Broken Bells

Broken Bells

Sony BMG – 2010
par Jeff, le 25 mars 2010
8

De James Mercer, on connaît sa capacité plutôt phénoménale à accoucher d'une indie pop à la classe folle au sein des indispensables Shins. De Brian Burton alias Danger Mouse, on connaît beaucoup de choses: il y a le background hip hop et ses collaborations avec le label Lex ou MF Doom, le désormais classique Grey Album ou Jay Z rencontrait les Beatles pour une étrange ballade ou la lucrative parenthèse Gnarls Barkley.

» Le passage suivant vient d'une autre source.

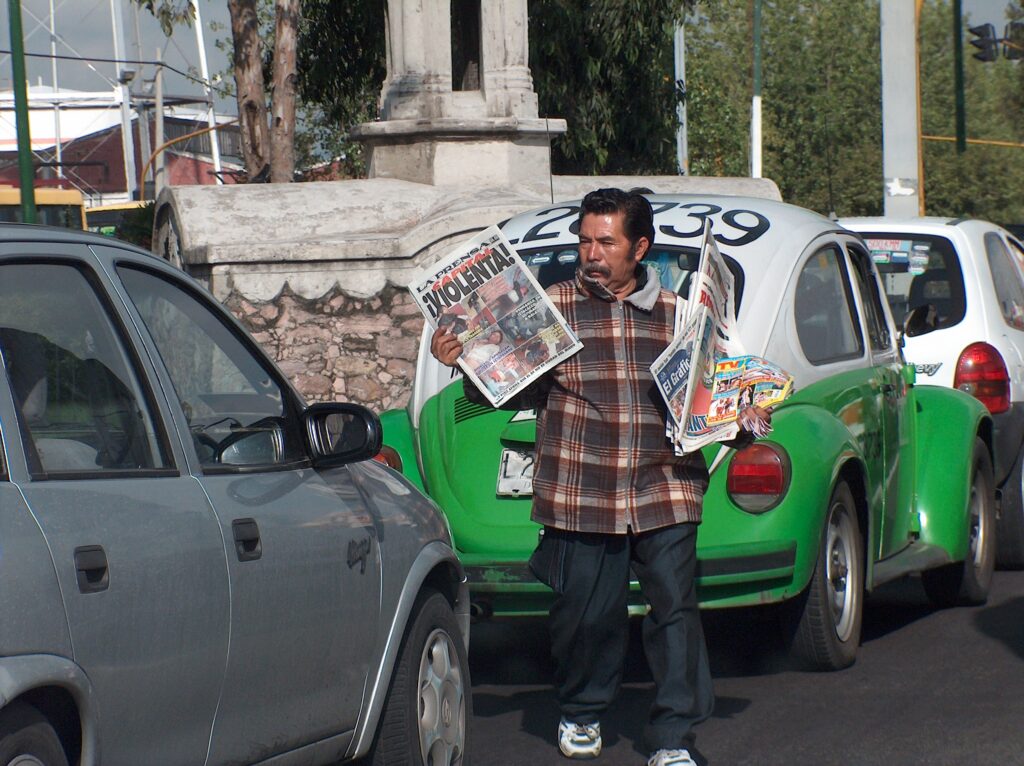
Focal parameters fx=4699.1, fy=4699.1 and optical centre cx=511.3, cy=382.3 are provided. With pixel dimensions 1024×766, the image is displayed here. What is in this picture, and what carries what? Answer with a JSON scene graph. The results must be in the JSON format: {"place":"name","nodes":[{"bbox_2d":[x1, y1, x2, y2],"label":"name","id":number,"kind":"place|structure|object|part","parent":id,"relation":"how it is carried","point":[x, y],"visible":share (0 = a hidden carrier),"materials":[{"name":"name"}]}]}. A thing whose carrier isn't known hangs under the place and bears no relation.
{"place":"outdoors","nodes":[
{"label":"outdoors","id":0,"kind":"place"},
{"bbox_2d":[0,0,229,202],"label":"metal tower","id":1,"kind":"structure","parent":0,"point":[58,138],"visible":0.61,"materials":[{"name":"white metal"}]},
{"bbox_2d":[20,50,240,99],"label":"power line","id":2,"kind":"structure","parent":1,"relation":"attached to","point":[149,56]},
{"bbox_2d":[1,86,243,199],"label":"red building","id":3,"kind":"structure","parent":0,"point":[117,174],"materials":[{"name":"red"}]},
{"bbox_2d":[145,170,781,412],"label":"stone wall","id":4,"kind":"structure","parent":0,"point":[268,299],"materials":[{"name":"stone"}]},
{"bbox_2d":[353,0,561,192],"label":"stone monument","id":5,"kind":"object","parent":4,"relation":"on","point":[448,33],"visible":0.82,"materials":[{"name":"white stone"}]},
{"bbox_2d":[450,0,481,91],"label":"window","id":6,"kind":"structure","parent":5,"relation":"in","point":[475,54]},
{"bbox_2d":[0,0,1022,115],"label":"sky","id":7,"kind":"structure","parent":0,"point":[177,67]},
{"bbox_2d":[456,562,1023,765],"label":"road","id":8,"kind":"structure","parent":0,"point":[908,629],"materials":[{"name":"grey asphalt"}]},
{"bbox_2d":[432,186,774,765],"label":"man","id":9,"kind":"object","parent":8,"relation":"on","point":[666,548],"visible":0.96},
{"bbox_2d":[408,224,581,405],"label":"newspaper","id":10,"kind":"object","parent":9,"relation":"in","point":[486,252],"visible":0.94,"materials":[{"name":"paper"}]},
{"bbox_2d":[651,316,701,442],"label":"newspaper","id":11,"kind":"object","parent":9,"relation":"in","point":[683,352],"visible":0.35,"materials":[{"name":"paper"}]},
{"bbox_2d":[651,223,794,456],"label":"newspaper","id":12,"kind":"object","parent":9,"relation":"in","point":[694,355],"visible":0.8,"materials":[{"name":"paper"}]},
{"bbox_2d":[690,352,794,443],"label":"magazine","id":13,"kind":"object","parent":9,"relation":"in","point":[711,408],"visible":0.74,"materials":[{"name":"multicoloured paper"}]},
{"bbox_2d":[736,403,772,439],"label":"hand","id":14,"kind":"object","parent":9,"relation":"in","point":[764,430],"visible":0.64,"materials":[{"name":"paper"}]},
{"bbox_2d":[371,196,1004,685],"label":"green car","id":15,"kind":"object","parent":8,"relation":"on","point":[819,243],"visible":0.53,"materials":[{"name":"green metal"}]},
{"bbox_2d":[497,446,534,497],"label":"license plate","id":16,"kind":"object","parent":15,"relation":"attached to","point":[503,479],"visible":0.46,"materials":[{"name":"white metal"}]},
{"label":"wheel","id":17,"kind":"part","parent":15,"relation":"part of","materials":[{"name":"rubber"}]},
{"bbox_2d":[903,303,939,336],"label":"side mirror","id":18,"kind":"object","parent":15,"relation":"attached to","point":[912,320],"visible":0.73,"materials":[{"name":"black mirror"}]},
{"bbox_2d":[832,216,1023,564],"label":"white car","id":19,"kind":"object","parent":8,"relation":"on","point":[1012,348],"visible":0.41,"materials":[{"name":"white metal"}]},
{"bbox_2d":[865,238,913,260],"label":"sticker","id":20,"kind":"object","parent":19,"relation":"attached to","point":[889,247],"visible":0.64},
{"label":"window","id":21,"kind":"part","parent":19,"relation":"part of","materials":[{"name":"black glass"}]},
{"label":"wheel","id":22,"kind":"part","parent":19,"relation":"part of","materials":[{"name":"rubber"}]},
{"bbox_2d":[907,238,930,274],"label":"sticker","id":23,"kind":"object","parent":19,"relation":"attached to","point":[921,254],"visible":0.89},
{"bbox_2d":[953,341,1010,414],"label":"tail light","id":24,"kind":"object","parent":19,"relation":"attached to","point":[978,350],"visible":0.67,"materials":[{"name":"red plastic"}]},
{"label":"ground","id":25,"kind":"structure","parent":0},
{"bbox_2d":[8,0,36,221],"label":"green pole","id":26,"kind":"object","parent":25,"relation":"on","point":[24,166],"visible":0.59,"materials":[{"name":"green metal"}]},
{"bbox_2d":[0,184,86,229],"label":"yellow bus","id":27,"kind":"object","parent":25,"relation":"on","point":[9,198],"visible":0.28,"materials":[{"name":"yellow metal"}]},
{"bbox_2d":[84,201,153,237],"label":"yellow bus","id":28,"kind":"object","parent":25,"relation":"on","point":[124,207],"visible":0.12,"materials":[{"name":"yellow metal"}]},
{"bbox_2d":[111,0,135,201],"label":"white pole","id":29,"kind":"object","parent":25,"relation":"on","point":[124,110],"visible":0.58,"materials":[{"name":"white metal"}]},
{"bbox_2d":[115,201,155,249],"label":"shrub","id":30,"kind":"object","parent":25,"relation":"on","point":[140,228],"visible":0.22,"materials":[{"name":"green plant"}]},
{"bbox_2d":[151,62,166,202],"label":"utility pole","id":31,"kind":"object","parent":25,"relation":"on","point":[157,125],"visible":0.62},
{"bbox_2d":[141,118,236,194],"label":"yellow pole","id":32,"kind":"object","parent":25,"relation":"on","point":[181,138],"visible":0.48,"materials":[{"name":"orange"}]},
{"bbox_2d":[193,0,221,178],"label":"white pole","id":33,"kind":"object","parent":25,"relation":"on","point":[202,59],"visible":0.61,"materials":[{"name":"white metal"}]},
{"bbox_2d":[0,219,472,765],"label":"silver car","id":34,"kind":"object","parent":25,"relation":"on","point":[20,511],"visible":1,"materials":[{"name":"metal"}]},
{"label":"wheel","id":35,"kind":"part","parent":34,"relation":"part of","materials":[{"name":"rubber"}]},
{"label":"window","id":36,"kind":"part","parent":34,"relation":"part of","materials":[{"name":"clear glass"}]},
{"label":"door handle","id":37,"kind":"part","parent":34,"relation":"part of","materials":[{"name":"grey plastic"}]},
{"label":"door handle","id":38,"kind":"part","parent":34,"relation":"part of","materials":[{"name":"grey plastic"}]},
{"label":"wheel","id":39,"kind":"part","parent":34,"relation":"part of","materials":[{"name":"black rubber"}]},
{"bbox_2d":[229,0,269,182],"label":"tree trunk","id":40,"kind":"object","parent":25,"relation":"on","point":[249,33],"visible":0.73,"materials":[{"name":"brown"}]},
{"bbox_2d":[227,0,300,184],"label":"tree","id":41,"kind":"object","parent":25,"relation":"on","point":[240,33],"visible":0.76,"materials":[{"name":"brown plant"}]},
{"bbox_2d":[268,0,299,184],"label":"tree trunk","id":42,"kind":"object","parent":25,"relation":"on","point":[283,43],"visible":0.7,"materials":[{"name":"brown"}]},
{"bbox_2d":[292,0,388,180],"label":"tree","id":43,"kind":"object","parent":25,"relation":"on","point":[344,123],"visible":0.44,"materials":[{"name":"green plant"}]},
{"bbox_2d":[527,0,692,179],"label":"tree","id":44,"kind":"object","parent":25,"relation":"on","point":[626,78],"visible":0.53,"materials":[{"name":"green plant"}]},
{"bbox_2d":[673,18,688,177],"label":"white pole","id":45,"kind":"object","parent":25,"relation":"on","point":[677,74],"visible":0.52,"materials":[{"name":"metal"}]},
{"bbox_2d":[751,0,762,180],"label":"pole","id":46,"kind":"object","parent":25,"relation":"on","point":[755,110],"visible":0.55,"materials":[{"name":"metal"}]},
{"bbox_2d":[679,0,885,213],"label":"tree","id":47,"kind":"object","parent":25,"relation":"on","point":[692,106],"visible":0.59,"materials":[{"name":"green plant"}]},
{"bbox_2d":[880,0,920,224],"label":"concrete pole","id":48,"kind":"object","parent":25,"relation":"on","point":[893,86],"visible":0.67,"materials":[{"name":"white concrete"}]},
{"bbox_2d":[913,1,925,217],"label":"yellow pole","id":49,"kind":"object","parent":25,"relation":"on","point":[921,159],"visible":0.54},
{"bbox_2d":[919,134,1023,147],"label":"arm","id":50,"kind":"object","parent":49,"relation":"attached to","point":[946,138],"visible":0.78},
{"bbox_2d":[952,0,966,154],"label":"green pole","id":51,"kind":"object","parent":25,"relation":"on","point":[957,20],"visible":0.7,"materials":[{"name":"green metal"}]},
{"bbox_2d":[967,23,998,62],"label":"traffic light","id":52,"kind":"object","parent":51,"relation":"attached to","point":[984,48],"visible":0.93,"materials":[{"name":"black"}]},
{"bbox_2d":[1004,21,1023,57],"label":"traffic light","id":53,"kind":"object","parent":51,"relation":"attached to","point":[1014,26],"visible":0.84,"materials":[{"name":"black"}]},
{"bbox_2d":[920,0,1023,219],"label":"tree","id":54,"kind":"object","parent":25,"relation":"on","point":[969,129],"visible":0.57,"materials":[{"name":"green plant"}]}
]}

Mais ce que l'on apprécie par dessus tout chez Danger Mouse, c'est sa facilité à produire d'excellents disques de rock, notamment pour Sparklehorse, Beck ou The Black Keys. Et si, il y a encore quelques années, l'idée de voir Danger Mouse collaborer avec des barbus férus de guitare semblait assez inhabituelle tant le producteur américain semblait évoluer dans une galaxie davantage préoccupée par le beat, des disques comme Dark Night of the Soul ou Attack & Release nous ont démontré combien la vision du new-yorkais semblait faite pour s'exprimer avec toute la précision requise dans un carcan rock. Ainsi, en cette année 2010, on ne peut que se réjouir de le voir s'associer avec un artiste qui, a priori, partage peu ou pas de points communs avec lui, si ce n'est l'amour des choses bien faites et bien écrites.

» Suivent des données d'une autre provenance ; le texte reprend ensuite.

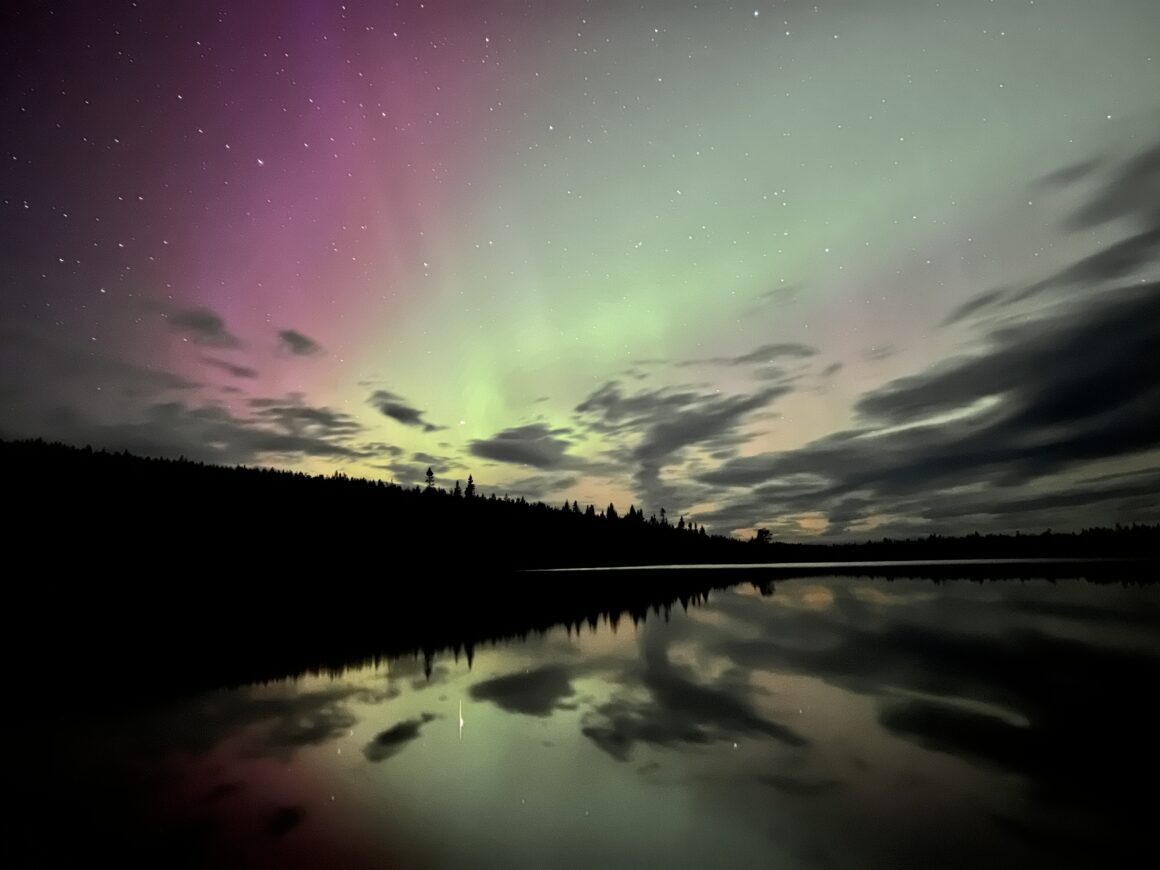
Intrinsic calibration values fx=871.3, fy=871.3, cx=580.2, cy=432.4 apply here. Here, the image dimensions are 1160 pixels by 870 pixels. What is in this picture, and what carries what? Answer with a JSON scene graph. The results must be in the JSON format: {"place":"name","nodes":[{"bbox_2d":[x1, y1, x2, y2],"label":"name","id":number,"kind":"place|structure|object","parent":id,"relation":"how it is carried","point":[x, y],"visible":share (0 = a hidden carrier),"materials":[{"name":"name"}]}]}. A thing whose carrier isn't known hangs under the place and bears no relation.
{"place":"outdoors","nodes":[
{"label":"outdoors","id":0,"kind":"place"},
{"bbox_2d":[11,396,364,466],"label":"cloud","id":1,"kind":"structure","parent":0,"point":[229,432],"materials":[{"name":"grey"}]},
{"bbox_2d":[167,305,240,348],"label":"cloud","id":2,"kind":"structure","parent":0,"point":[210,322],"materials":[{"name":"grey"}]},
{"bbox_2d":[205,358,257,380],"label":"cloud","id":3,"kind":"structure","parent":0,"point":[236,369],"materials":[{"name":"grey"}]},
{"bbox_2d":[277,328,324,358],"label":"cloud","id":4,"kind":"structure","parent":0,"point":[303,342],"materials":[{"name":"grey"}]},
{"bbox_2d":[0,438,748,580],"label":"forested hill","id":5,"kind":"structure","parent":0,"point":[296,476],"materials":[{"name":"black plant"}]},
{"bbox_2d":[423,466,436,491],"label":"tree","id":6,"kind":"object","parent":5,"relation":"on","point":[428,473],"visible":0.6,"materials":[{"name":"black plant"}]},
{"bbox_2d":[452,479,461,497],"label":"tree","id":7,"kind":"object","parent":5,"relation":"on","point":[457,491],"visible":0.54,"materials":[{"name":"black plant"}]},
{"bbox_2d":[464,474,475,499],"label":"tree","id":8,"kind":"object","parent":5,"relation":"on","point":[471,486],"visible":0.56,"materials":[{"name":"plant"}]},
{"bbox_2d":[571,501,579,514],"label":"tree","id":9,"kind":"object","parent":5,"relation":"on","point":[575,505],"visible":0.38,"materials":[{"name":"plant"}]},
{"bbox_2d":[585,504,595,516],"label":"tree","id":10,"kind":"object","parent":5,"relation":"on","point":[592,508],"visible":0.41,"materials":[{"name":"plant"}]},
{"bbox_2d":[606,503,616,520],"label":"tree","id":11,"kind":"object","parent":5,"relation":"on","point":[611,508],"visible":0.53,"materials":[{"name":"plant"}]},
{"bbox_2d":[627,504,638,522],"label":"tree","id":12,"kind":"object","parent":5,"relation":"on","point":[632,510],"visible":0.53,"materials":[{"name":"plant"}]},
{"bbox_2d":[658,506,667,525],"label":"tree","id":13,"kind":"object","parent":5,"relation":"on","point":[661,510],"visible":0.68,"materials":[{"name":"black plant"}]},
{"bbox_2d":[677,515,686,531],"label":"tree","id":14,"kind":"object","parent":5,"relation":"on","point":[680,522],"visible":0.62,"materials":[{"name":"plant"}]},
{"bbox_2d":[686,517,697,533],"label":"tree","id":15,"kind":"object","parent":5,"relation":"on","point":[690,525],"visible":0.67,"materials":[{"name":"black plant"}]},
{"bbox_2d":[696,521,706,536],"label":"tree","id":16,"kind":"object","parent":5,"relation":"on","point":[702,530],"visible":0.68,"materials":[{"name":"black plant"}]},
{"bbox_2d":[368,390,438,431],"label":"cloud","id":17,"kind":"structure","parent":0,"point":[407,417],"materials":[{"name":"grey"}]},
{"bbox_2d":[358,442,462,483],"label":"cloud","id":18,"kind":"structure","parent":0,"point":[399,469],"materials":[{"name":"grey"}]},
{"bbox_2d":[466,423,578,467],"label":"cloud","id":19,"kind":"structure","parent":0,"point":[498,447],"materials":[{"name":"grey"}]},
{"bbox_2d":[0,560,1159,869],"label":"lake","id":20,"kind":"structure","parent":0,"point":[736,610],"materials":[{"name":"liquid"}]},
{"bbox_2d":[0,0,1159,539],"label":"sky","id":21,"kind":"structure","parent":0,"point":[575,498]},
{"bbox_2d":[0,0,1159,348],"label":"stars","id":22,"kind":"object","parent":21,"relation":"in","point":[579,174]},
{"bbox_2d":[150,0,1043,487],"label":"aurora","id":23,"kind":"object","parent":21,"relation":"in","point":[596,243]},
{"bbox_2d":[580,367,806,483],"label":"cloud","id":24,"kind":"structure","parent":0,"point":[671,425],"materials":[{"name":"grey"}]},
{"bbox_2d":[722,341,817,370],"label":"cloud","id":25,"kind":"structure","parent":0,"point":[748,357],"materials":[{"name":"grey"}]},
{"bbox_2d":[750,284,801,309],"label":"cloud","id":26,"kind":"structure","parent":0,"point":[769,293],"materials":[{"name":"grey"}]},
{"bbox_2d":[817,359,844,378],"label":"cloud","id":27,"kind":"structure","parent":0,"point":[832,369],"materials":[{"name":"grey"}]},
{"bbox_2d":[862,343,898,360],"label":"cloud","id":28,"kind":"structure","parent":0,"point":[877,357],"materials":[{"name":"grey"}]},
{"bbox_2d":[712,143,1159,527],"label":"cloud","id":29,"kind":"structure","parent":0,"point":[1122,322],"materials":[{"name":"grey"}]},
{"bbox_2d":[770,523,1159,561],"label":"distant shore","id":30,"kind":"structure","parent":0,"point":[1031,547],"materials":[{"name":"black plant"}]},
{"bbox_2d":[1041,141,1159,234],"label":"cloud","id":31,"kind":"structure","parent":0,"point":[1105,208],"materials":[{"name":"grey"}]},
{"label":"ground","id":32,"kind":"structure","parent":0},
{"bbox_2d":[754,528,772,546],"label":"tree","id":33,"kind":"object","parent":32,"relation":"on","point":[762,532],"visible":0.9,"materials":[{"name":"plant"}]}
]}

A une époque où l'art de la collaboration a plus que jamais le vent en poupe et où la proportion de déchets ne fait que croître, il faut savoir séparer le bon grain de l'ivraie. Forcément, avec des zigotos aussi talentueux que James Mercer et Brian Burton, l'a priori est forcément positif, au même titre que le jugement final d'ailleurs. Car oui, sous ses apparences tranquilles et malgré l'absence de titres forts (des singles quoi!) en mesure de porter le disque sur les devants de la scène (les radios quoi!), ce premier du duo Broken Bells impressionne par son homogénéité et sa fluidité. En effet, avec des personnalités aussi fortes que James Mercer et Danger Mouse, le danger pour la montagne d'accoucher d'une souris était énorme. Mais le temps a plus que probablement joué en l'avantage de notre talentueux binôme: en effet, ce projet n'a rien d'une lubie d'artistes en proie à l'ennui. La genèse du projet remonte à 2004, lors d'une rencontre entre les deux hommes au festival danois de Roskilde. Ils ont depuis lors pris le temps de délimiter les contours de leurs univers avant d'enregistrer dans la plus grande discrétion les 10 titres qui composent ce premier album.

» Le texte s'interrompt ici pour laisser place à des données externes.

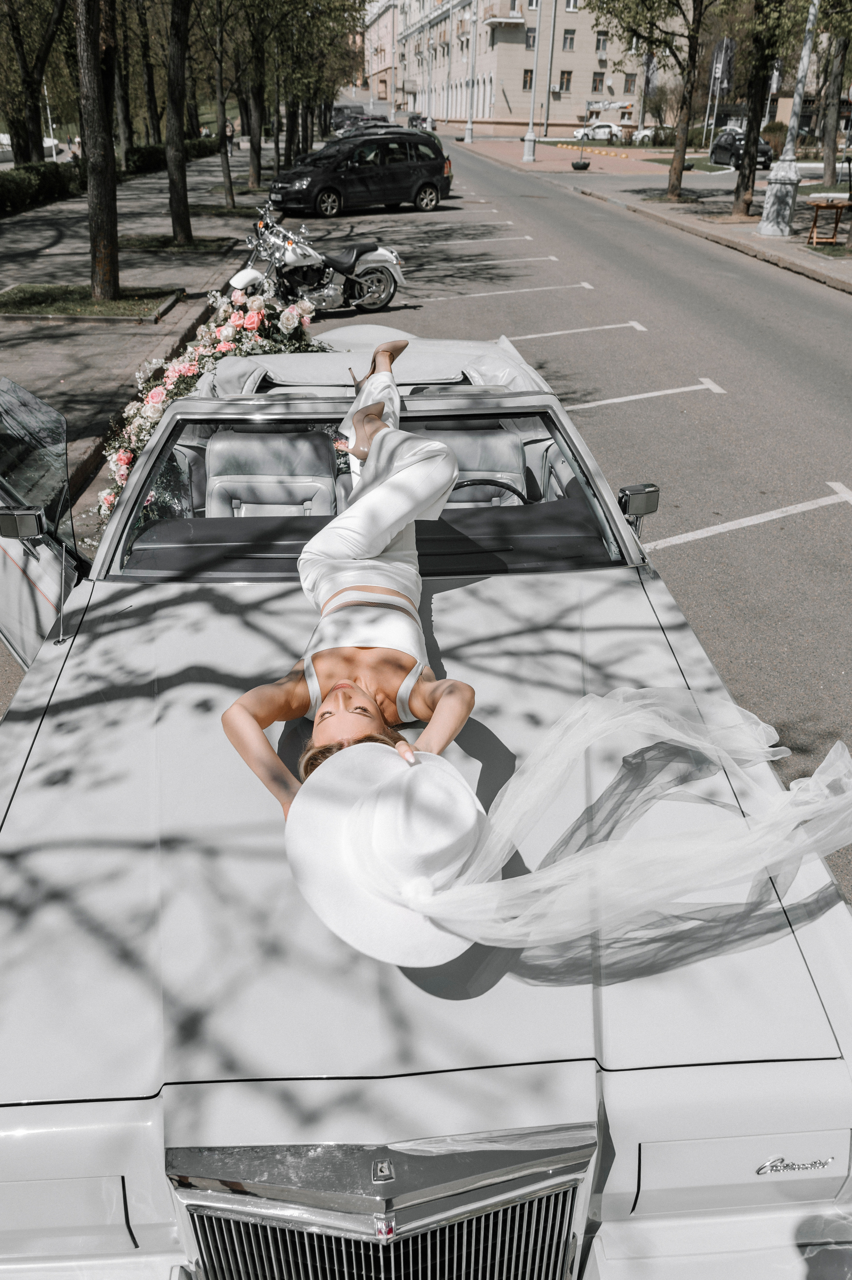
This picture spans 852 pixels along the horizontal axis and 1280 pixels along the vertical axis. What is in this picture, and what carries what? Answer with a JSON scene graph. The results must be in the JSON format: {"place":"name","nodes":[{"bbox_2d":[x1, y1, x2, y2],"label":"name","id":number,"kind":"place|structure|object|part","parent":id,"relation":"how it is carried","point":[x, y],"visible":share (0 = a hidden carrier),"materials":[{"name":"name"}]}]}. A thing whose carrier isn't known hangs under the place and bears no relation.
{"place":"outdoors","nodes":[
{"label":"outdoors","id":0,"kind":"place"},
{"bbox_2d":[0,142,281,506],"label":"pavement","id":1,"kind":"structure","parent":0,"point":[38,214],"materials":[{"name":"grey asphalt"}]},
{"bbox_2d":[0,0,64,164],"label":"tree","id":2,"kind":"object","parent":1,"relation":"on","point":[18,33],"visible":0.96,"materials":[{"name":"plant"}]},
{"bbox_2d":[0,158,85,215],"label":"hedge","id":3,"kind":"object","parent":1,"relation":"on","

Ainsi, en mettant un peu d'eau dans leurs vins respectifs, Mercer et Mouse parviennent à façonner un pop éminemment soyeuse qu'il est bien difficile de comparer avec quelques têtes de gondoles d'aujourd'hui ou d'hier. En effet, qu'il s'agisse des Shins ou de Danger Mouse, nous sommes confrontés dans les deux cas à des artistes à qui l'on compare et que l'on ne compare plus à d'autres. Mais disons que si vous aimez le son ample et les basses bien en chair de Danger Mouse, à la croisée des chemins entre tradition et modernité, et que la douce voix et l'écriture tout en évidence pop de James Mercer fait des merveilles sur vos esgourdes, il y a peu de chances pour que vous ne tombiez pas en quelques écoutes à peine sous le charme de ce disque façonné avec amour, exécuté avec précision et savoir-faire et accueilli avec les félicitations qui s'imposent.